With Snowmen Pollisky shows the representation of a scenic project which he carried out some 200 kilometres south of Moscow during the winter of 2000-2001. A large number of snowmen, completed and adorned with carrot noses, charcoals and twigs, serving as eyes and mouths, and buckets as headwear, make up a seemingly endless procession through the snow-covered landscape. They seem to emerge from the river flowing behind the wide, disorderly procession. All noses are turned in the same direction; once begun, it seems the journey cannot be stopped. Here and there a snowman has fallen over and he lays aside, grown still. The others take no notice of him.
Pollisky seems to portray the journey of humankind. Originating from the same source, shaped of the same natural material, on its way to its end. The spring following the winter will finish these creatures off. Scattered buckets will fleetingly remind us of their existence.
With this scenic project, as well as with a number of other projects he executed in natural materials, Pollisky can be counted as one of the representatives of conceptual land-art. Basically Pollisky works with natural materials, in the landscape, often also in co-operation with the local population of the area.

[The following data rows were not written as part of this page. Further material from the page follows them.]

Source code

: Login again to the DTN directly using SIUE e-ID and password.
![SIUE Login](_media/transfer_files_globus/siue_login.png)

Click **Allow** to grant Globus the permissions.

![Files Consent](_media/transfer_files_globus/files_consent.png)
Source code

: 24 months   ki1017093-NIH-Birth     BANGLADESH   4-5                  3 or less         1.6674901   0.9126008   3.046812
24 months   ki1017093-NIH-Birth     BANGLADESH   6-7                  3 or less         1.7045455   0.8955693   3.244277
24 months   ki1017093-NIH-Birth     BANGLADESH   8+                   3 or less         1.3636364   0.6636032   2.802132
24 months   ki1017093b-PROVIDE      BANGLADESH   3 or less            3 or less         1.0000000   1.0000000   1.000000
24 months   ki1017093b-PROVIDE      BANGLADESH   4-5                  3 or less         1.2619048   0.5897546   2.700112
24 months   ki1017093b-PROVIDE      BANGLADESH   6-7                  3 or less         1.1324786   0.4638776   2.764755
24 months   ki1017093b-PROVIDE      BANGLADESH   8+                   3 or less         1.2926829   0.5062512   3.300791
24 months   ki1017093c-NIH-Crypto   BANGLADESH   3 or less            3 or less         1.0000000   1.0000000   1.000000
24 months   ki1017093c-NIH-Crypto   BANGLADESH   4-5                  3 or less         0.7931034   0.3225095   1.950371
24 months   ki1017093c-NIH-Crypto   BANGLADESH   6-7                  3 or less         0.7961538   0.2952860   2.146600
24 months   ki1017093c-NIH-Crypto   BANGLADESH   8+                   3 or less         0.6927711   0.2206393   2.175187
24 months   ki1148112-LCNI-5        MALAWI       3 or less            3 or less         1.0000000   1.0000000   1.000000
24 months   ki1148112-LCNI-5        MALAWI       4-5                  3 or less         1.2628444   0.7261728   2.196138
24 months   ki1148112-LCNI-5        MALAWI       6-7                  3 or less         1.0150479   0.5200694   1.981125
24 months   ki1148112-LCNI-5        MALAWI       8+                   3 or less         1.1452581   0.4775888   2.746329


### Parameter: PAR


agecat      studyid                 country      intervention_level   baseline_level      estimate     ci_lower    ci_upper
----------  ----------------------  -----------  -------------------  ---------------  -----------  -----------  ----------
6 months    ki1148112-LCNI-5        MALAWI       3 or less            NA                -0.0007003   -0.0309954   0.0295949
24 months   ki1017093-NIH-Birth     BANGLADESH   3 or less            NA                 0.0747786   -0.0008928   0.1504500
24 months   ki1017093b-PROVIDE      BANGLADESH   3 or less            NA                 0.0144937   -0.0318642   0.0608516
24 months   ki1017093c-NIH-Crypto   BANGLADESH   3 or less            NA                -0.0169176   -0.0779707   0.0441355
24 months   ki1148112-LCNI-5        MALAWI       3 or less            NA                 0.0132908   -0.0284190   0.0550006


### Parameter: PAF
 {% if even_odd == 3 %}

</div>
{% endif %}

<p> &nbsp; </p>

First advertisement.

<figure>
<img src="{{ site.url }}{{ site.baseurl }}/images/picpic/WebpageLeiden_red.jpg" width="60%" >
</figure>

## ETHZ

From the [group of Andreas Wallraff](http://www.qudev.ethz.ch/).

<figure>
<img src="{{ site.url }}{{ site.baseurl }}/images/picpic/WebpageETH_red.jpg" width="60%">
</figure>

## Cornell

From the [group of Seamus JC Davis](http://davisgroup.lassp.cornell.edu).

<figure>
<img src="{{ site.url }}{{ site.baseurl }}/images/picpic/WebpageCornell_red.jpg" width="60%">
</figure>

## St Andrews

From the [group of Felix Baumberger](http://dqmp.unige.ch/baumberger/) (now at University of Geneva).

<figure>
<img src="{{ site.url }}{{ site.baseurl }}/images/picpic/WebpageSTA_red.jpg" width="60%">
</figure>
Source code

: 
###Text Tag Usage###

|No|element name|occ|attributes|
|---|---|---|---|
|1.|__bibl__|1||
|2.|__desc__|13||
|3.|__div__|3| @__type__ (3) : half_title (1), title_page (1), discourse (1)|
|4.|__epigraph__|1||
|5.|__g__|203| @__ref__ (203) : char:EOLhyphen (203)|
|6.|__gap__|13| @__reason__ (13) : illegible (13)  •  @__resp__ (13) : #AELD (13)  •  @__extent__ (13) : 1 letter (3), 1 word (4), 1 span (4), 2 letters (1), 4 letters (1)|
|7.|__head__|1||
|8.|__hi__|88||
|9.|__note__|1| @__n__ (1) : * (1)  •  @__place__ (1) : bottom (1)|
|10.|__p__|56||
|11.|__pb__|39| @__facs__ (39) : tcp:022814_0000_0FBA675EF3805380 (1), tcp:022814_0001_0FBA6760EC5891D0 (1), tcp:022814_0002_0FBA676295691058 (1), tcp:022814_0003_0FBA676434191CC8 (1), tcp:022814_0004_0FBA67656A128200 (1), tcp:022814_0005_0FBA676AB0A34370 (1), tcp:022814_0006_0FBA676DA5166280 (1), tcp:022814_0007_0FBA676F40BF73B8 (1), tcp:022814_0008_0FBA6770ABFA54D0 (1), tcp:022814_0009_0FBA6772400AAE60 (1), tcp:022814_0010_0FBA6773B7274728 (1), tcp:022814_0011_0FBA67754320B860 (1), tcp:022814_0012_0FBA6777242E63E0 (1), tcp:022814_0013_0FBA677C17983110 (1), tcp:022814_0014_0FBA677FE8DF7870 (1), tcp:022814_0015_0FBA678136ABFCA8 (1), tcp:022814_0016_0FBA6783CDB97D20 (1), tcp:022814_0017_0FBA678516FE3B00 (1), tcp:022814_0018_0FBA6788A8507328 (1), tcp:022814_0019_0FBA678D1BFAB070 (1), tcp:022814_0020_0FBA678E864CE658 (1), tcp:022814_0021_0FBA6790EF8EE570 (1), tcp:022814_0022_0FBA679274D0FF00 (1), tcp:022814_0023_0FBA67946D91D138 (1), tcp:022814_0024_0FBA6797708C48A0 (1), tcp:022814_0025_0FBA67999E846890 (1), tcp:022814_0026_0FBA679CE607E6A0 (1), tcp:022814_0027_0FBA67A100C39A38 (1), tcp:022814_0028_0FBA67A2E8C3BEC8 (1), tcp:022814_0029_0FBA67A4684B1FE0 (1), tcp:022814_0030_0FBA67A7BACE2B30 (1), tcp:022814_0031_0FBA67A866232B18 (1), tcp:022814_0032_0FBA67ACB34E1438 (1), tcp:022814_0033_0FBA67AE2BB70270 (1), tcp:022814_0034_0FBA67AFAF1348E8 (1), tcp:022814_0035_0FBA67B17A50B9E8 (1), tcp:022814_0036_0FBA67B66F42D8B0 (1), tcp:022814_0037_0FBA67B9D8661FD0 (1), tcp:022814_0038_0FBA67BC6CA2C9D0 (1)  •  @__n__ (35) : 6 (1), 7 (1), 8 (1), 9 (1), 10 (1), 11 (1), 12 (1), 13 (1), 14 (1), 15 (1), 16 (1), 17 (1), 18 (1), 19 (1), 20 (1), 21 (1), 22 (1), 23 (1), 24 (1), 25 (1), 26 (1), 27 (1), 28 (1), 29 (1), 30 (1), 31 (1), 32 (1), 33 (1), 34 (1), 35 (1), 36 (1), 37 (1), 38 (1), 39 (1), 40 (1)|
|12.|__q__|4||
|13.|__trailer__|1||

Originally Pollisky was educated as a painter at the Art Academy of Saint Petersburg, where he graduated in 1982. During the Eighties he became interested in non-academic mediums of art, as his participation in the MITKI movement in Saint Petersburg showed: an artistic alignment pursuing non-academic expressions of art. During the Nineties he worked as an expressionist landscape painter and from there he has developed into a land-art artist. The Snowmen project was his first project. He has recorded it with photos, which are then allowed to be exposed as autonomous works. Reminiscences of an event. Ultimately, mental action is the main element in Polissky’s art; the event is temporarily, material wastes away or disappears, the idea remains in the memory. He considers the memory the best place for his works of art.